**Activity**: In the listing below, locate the line containing "middle mcp: (479, 475)"; reproduce that line and all lines that follow it, unchanged.

------------------------------------------------------------

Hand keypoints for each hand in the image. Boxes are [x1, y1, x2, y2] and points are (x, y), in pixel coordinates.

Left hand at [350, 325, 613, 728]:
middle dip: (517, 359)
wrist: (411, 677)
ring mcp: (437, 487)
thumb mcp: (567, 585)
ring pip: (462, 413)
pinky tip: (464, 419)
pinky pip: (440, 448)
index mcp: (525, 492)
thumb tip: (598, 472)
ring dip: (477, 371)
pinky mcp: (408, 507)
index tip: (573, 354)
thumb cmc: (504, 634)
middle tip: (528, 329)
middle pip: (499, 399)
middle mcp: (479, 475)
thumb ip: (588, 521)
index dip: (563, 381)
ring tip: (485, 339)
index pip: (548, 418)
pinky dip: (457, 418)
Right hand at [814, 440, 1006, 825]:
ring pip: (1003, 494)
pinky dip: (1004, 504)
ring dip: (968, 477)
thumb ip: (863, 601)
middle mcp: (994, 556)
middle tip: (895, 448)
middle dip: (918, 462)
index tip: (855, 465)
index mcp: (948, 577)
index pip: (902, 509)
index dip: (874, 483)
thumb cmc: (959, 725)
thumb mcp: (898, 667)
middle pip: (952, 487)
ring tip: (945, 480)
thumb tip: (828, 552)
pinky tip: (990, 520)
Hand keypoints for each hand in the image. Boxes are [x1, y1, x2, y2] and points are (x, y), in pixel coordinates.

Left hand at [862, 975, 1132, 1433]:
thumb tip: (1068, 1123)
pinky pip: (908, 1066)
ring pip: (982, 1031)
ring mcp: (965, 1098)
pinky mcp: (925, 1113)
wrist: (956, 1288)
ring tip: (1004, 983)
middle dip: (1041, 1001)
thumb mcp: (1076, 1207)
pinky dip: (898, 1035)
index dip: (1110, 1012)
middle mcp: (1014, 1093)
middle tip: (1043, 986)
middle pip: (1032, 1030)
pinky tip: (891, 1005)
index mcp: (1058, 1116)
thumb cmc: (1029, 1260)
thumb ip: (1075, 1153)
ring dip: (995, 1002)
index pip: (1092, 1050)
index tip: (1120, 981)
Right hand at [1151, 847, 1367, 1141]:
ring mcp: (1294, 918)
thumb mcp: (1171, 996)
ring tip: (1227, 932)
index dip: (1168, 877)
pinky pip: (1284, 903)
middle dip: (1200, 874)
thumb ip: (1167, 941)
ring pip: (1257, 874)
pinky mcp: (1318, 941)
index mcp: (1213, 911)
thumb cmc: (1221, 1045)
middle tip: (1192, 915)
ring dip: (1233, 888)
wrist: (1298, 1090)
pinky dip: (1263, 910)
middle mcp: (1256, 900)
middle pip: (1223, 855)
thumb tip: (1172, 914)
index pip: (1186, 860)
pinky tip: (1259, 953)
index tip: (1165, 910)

------------------------------------------------------------

**Response to this exercise**:
middle mcp: (479, 475)
thumb ip: (588, 521)
index dip: (563, 381)
ring tip: (485, 339)
index pip: (548, 418)
pinky dip: (457, 418)
Right hand at [814, 440, 1006, 825]:
ring pip: (1003, 494)
pinky dip: (1004, 504)
ring dip: (968, 477)
thumb ip: (863, 601)
middle mcp: (994, 556)
middle tip: (895, 448)
middle dip: (918, 462)
index tip: (855, 465)
index mcp: (948, 577)
index pip: (902, 509)
index dip: (874, 483)
thumb cmc: (959, 725)
thumb mcp: (898, 667)
middle pip: (952, 487)
ring tip: (945, 480)
thumb tip: (828, 552)
pinky tip: (990, 520)
Hand keypoints for each hand in the image. Boxes are [x1, y1, x2, y2] and points are (x, y), in pixel coordinates.

Left hand at [862, 975, 1132, 1433]:
thumb tip: (1068, 1123)
pinky pip: (908, 1066)
ring pip: (982, 1031)
ring mcp: (965, 1098)
pinky mcp: (925, 1113)
wrist: (956, 1288)
ring tip: (1004, 983)
middle dip: (1041, 1001)
thumb mcp: (1076, 1207)
pinky dip: (898, 1035)
index dip: (1110, 1012)
middle mcp: (1014, 1093)
middle tip: (1043, 986)
middle pip: (1032, 1030)
pinky tip: (891, 1005)
index mcp: (1058, 1116)
thumb cmc: (1029, 1260)
thumb ip: (1075, 1153)
ring dip: (995, 1002)
index pip: (1092, 1050)
index tip: (1120, 981)
Right hand at [1151, 847, 1367, 1141]:
ring mcp: (1294, 918)
thumb mcp: (1171, 996)
ring tip: (1227, 932)
index dip: (1168, 877)
pinky pip: (1284, 903)
middle dip: (1200, 874)
thumb ip: (1167, 941)
ring pip: (1257, 874)
pinky mcp: (1318, 941)
index mcp: (1213, 911)
thumb cmc: (1221, 1045)
middle tip: (1192, 915)
ring dip: (1233, 888)
wrist: (1298, 1090)
pinky dip: (1263, 910)
middle mcp: (1256, 900)
middle pip: (1223, 855)
thumb tip: (1172, 914)
index pip: (1186, 860)
pinky tip: (1259, 953)
index tip: (1165, 910)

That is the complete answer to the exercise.